> [TASK PROMPT]: Set down each record that follows exactly. Drop the images.
◇ ◇ ◇ ◇ ◇
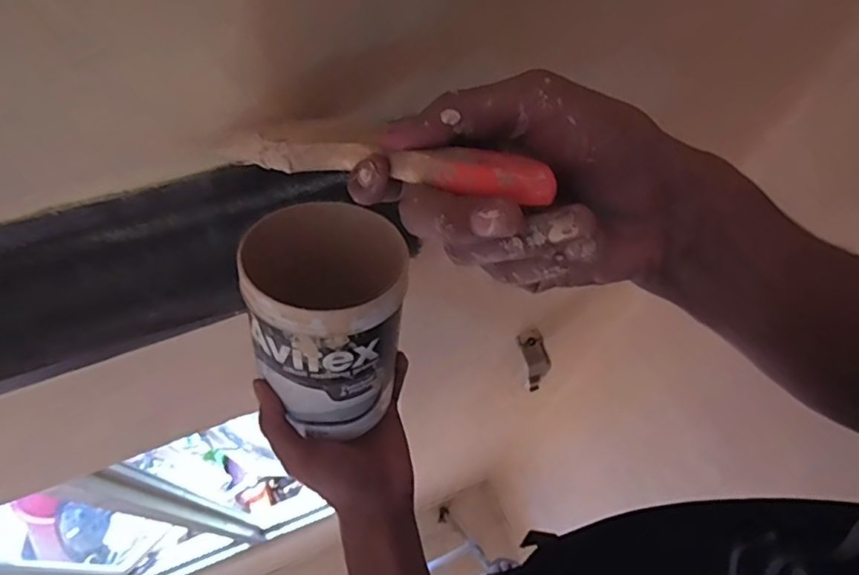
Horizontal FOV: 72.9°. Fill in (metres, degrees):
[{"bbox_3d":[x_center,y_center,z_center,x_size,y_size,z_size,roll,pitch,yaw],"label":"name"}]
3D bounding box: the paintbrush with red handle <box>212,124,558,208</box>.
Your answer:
[{"bbox_3d":[-0.027,-0.056,0.248,0.180,0.012,0.031,18,59,38],"label":"paintbrush with red handle"}]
◇ ◇ ◇ ◇ ◇
> [WRITTEN ANSWER]:
Horizontal FOV: 72.9°. Fill in (metres, degrees):
[{"bbox_3d":[x_center,y_center,z_center,x_size,y_size,z_size,roll,pitch,yaw],"label":"name"}]
3D bounding box: the paintbrush with red handle <box>212,124,558,208</box>.
Your answer:
[{"bbox_3d":[-0.027,-0.056,0.248,0.180,0.012,0.031,18,59,38],"label":"paintbrush with red handle"}]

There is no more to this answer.